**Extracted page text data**
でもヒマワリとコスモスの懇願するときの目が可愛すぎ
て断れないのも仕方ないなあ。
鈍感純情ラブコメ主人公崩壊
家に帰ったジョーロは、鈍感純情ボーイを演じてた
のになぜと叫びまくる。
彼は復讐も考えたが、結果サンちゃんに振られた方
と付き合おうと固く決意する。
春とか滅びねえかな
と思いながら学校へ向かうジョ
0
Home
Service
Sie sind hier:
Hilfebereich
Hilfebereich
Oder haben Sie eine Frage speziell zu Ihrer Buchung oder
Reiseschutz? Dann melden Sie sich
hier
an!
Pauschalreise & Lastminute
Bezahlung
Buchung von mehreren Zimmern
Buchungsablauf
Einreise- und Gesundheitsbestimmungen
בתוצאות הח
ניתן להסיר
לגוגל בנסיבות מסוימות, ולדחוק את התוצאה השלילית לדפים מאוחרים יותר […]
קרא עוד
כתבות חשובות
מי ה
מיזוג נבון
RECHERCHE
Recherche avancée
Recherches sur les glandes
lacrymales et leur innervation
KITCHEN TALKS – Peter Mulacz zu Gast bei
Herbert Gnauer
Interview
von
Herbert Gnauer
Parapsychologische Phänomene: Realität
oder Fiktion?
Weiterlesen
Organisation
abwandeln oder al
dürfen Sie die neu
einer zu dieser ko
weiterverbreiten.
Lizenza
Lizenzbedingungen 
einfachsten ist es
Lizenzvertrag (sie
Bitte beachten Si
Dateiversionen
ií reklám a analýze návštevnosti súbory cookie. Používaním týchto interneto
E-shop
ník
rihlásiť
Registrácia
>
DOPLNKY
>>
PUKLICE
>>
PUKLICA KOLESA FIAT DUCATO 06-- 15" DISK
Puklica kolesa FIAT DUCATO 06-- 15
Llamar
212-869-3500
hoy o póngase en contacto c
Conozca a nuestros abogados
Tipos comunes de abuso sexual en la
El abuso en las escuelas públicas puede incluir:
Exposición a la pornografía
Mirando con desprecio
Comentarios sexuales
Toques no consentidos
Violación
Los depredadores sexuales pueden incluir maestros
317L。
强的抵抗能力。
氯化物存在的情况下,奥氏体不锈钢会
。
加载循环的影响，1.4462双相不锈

**Task directions**
Transcribe the records above exactly, beginning at the line that contains "Recherches sur les glandes" and ending with the line that contains "abwandeln oder al", both included, and nothing else.

**Exercise output**
Recherches sur les glandes
lacrymales et leur innervation
KITCHEN TALKS – Peter Mulacz zu Gast bei
Herbert Gnauer
Interview
von
Herbert Gnauer
Parapsychologische Phänomene: Realität
oder Fiktion?
Weiterlesen
Organisation
abwandeln oder al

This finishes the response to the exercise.